Our comment will be about that standard and how Treasury’s attempt to force participants in crypto to spy on users of their software violates it and is, therefore, unconstitutional. Ideally, the Treasury Department will significantly tailor their standard to something like the holding in Carpenter before the final rule is published.
Finally, those familiar with Fourth Amendment case law might argue we’re stretching the Carpenter holding too far, that the Court merely expressed a special solicitude with regard to the highly intrusive geographic data collected in that case and that such special limits on deputized surveillance shouldn’t be applied more broadly to other areas of data collection and, perhaps, especially not to things like money and crypto. To that critic we would say, read our full comment letter when it is published. For otherwise, as Justice Gorsuch warned in his Carpenter dissent,
What’s left of the Fourth Amendment? Today we use the Internet to do most everything. Smartphones make it easy to keep a calendar, correspond with friends, make calls, conduct banking, and even watch the game. Countless Internet companies maintain records about us and, increasingly, for us. Even our most private documents—those that, in other eras, we would have locked safely in a desk drawer or destroyed—now reside on third party servers.
And as Justice Brennan predicted in the 1970s,
For all practical purposes, the disclosure by individuals or business firms of their financial affairs to a bank is not entirely volitional, since it is impossible to participate in the economic life of contemporary society without maintaining a bank account. In the course of such dealings, a depositor reveals many aspects of his personal affairs, opinions, habits and associations.

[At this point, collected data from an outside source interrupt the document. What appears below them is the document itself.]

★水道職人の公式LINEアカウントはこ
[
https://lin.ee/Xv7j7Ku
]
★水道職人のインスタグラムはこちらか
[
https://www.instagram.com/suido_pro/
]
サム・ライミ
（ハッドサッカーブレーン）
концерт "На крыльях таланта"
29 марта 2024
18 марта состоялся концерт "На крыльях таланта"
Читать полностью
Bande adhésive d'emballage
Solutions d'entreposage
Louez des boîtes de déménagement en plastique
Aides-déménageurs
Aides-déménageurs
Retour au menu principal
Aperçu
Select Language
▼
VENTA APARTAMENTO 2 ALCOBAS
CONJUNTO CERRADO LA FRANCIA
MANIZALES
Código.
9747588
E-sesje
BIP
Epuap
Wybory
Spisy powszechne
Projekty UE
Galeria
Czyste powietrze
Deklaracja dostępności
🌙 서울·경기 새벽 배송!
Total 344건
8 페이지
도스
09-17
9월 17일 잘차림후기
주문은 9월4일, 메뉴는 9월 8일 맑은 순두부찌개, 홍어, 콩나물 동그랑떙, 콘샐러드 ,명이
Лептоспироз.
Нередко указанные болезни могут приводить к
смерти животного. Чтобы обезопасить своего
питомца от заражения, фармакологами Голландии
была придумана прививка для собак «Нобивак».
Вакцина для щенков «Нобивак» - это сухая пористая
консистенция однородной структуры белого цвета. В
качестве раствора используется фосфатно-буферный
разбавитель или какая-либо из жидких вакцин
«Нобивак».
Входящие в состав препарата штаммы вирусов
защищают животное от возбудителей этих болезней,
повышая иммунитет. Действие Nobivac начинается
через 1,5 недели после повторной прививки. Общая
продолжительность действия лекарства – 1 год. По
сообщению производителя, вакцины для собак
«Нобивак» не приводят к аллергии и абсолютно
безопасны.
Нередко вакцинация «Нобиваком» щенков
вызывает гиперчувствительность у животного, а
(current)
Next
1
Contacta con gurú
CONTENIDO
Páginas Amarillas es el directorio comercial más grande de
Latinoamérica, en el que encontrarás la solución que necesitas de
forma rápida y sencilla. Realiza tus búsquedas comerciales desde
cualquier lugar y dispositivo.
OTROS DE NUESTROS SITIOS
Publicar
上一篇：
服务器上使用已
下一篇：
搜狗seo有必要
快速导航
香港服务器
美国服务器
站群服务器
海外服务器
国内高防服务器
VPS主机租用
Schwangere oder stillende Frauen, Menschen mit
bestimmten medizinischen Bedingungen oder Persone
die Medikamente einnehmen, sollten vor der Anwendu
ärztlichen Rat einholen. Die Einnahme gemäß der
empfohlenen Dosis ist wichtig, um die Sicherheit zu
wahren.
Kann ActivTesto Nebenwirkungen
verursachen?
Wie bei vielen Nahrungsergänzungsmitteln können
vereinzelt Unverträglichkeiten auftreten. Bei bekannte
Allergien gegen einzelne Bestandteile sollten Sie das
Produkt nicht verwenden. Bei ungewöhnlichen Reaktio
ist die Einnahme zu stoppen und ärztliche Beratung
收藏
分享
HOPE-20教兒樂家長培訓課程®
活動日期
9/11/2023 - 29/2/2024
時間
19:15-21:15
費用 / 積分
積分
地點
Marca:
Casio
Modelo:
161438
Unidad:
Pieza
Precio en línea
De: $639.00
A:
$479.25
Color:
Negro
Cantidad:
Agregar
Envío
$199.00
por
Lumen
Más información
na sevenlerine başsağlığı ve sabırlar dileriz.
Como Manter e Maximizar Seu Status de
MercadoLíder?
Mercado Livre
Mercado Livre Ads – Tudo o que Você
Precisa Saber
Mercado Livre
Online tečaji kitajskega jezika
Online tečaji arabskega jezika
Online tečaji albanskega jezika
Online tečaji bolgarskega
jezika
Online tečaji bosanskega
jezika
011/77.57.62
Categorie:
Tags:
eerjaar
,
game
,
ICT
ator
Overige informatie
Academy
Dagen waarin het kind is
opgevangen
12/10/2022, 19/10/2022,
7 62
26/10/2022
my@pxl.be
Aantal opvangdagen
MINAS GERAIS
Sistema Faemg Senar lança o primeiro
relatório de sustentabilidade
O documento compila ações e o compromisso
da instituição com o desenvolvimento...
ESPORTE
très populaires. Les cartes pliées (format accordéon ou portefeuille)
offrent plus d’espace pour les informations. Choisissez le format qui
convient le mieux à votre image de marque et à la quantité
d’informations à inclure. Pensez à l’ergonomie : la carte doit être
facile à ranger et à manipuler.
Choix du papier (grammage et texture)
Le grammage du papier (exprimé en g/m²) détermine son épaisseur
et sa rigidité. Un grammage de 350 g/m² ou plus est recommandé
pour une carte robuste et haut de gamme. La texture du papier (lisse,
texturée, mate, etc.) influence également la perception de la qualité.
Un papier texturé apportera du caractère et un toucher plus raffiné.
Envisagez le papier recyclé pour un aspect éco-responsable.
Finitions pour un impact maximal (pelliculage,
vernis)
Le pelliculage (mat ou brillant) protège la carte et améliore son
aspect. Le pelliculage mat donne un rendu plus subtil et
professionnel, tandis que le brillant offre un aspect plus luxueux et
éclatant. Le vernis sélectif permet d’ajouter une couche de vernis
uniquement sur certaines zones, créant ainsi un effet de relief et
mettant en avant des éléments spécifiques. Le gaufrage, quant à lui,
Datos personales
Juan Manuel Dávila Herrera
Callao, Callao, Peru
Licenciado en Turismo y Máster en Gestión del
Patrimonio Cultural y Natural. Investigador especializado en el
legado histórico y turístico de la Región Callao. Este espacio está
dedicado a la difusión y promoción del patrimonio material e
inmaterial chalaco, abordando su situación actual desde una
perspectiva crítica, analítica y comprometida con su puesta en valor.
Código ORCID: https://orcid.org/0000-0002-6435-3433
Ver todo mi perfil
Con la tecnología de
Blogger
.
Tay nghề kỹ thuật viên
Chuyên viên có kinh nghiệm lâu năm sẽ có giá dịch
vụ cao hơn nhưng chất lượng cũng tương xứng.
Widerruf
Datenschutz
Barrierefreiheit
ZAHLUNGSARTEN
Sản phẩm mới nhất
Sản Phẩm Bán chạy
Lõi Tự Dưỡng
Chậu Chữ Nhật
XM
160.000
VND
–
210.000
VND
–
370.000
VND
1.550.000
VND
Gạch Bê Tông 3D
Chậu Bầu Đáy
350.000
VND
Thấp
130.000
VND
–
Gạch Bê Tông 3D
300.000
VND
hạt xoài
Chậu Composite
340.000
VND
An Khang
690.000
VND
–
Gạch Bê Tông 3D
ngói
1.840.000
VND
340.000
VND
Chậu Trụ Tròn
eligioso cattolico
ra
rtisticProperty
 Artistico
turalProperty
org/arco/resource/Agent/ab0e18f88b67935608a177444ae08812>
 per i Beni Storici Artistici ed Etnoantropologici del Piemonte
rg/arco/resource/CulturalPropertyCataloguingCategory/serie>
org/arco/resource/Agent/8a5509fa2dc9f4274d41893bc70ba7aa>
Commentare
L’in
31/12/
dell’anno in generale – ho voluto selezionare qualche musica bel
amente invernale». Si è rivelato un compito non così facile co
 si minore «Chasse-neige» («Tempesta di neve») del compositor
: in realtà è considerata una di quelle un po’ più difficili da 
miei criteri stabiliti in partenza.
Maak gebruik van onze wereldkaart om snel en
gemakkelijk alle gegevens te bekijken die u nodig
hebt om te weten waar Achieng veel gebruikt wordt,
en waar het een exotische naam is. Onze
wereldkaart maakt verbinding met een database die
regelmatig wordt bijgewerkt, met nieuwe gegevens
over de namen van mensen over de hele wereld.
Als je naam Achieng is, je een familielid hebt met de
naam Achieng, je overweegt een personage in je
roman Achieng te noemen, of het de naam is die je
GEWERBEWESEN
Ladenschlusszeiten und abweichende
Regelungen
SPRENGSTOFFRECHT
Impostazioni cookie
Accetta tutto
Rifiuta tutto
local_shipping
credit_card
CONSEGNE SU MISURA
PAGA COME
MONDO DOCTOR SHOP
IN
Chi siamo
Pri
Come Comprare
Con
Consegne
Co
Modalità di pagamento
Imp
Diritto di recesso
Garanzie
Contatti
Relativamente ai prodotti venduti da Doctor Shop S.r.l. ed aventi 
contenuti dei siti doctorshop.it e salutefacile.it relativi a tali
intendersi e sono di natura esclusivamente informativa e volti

Indeed, the totality of bank records provides a virtual current biography. … Development of photocopying machines, electronic computers and other sophisticated instruments have accelerated the ability of government to intrude into areas which a person normally chooses to exclude from prying eyes and inquisitive minds. Consequently, judicial interpretations of the reach of the constitutional protection of individual privacy must keep pace with the perils created by these new devices.
Something that’s remarkable about crypto is that it is the one technology that began to reverse the death of privacy long heralded by Justice Brennan and others. With crypto you can transact online without any need to disclose anything personal to a financial intermediary. Treasury’s proposed rule would not only peel back the evolving constitutional protections for data held by third parties, it would artificially force people to become third parties, creating by law rather than technological necessity the very privacy vulnerabilities that an unscrupulous wielder of state-power would exploit to achieve the very privacy violations the Fourth Amendment was meant to guard against.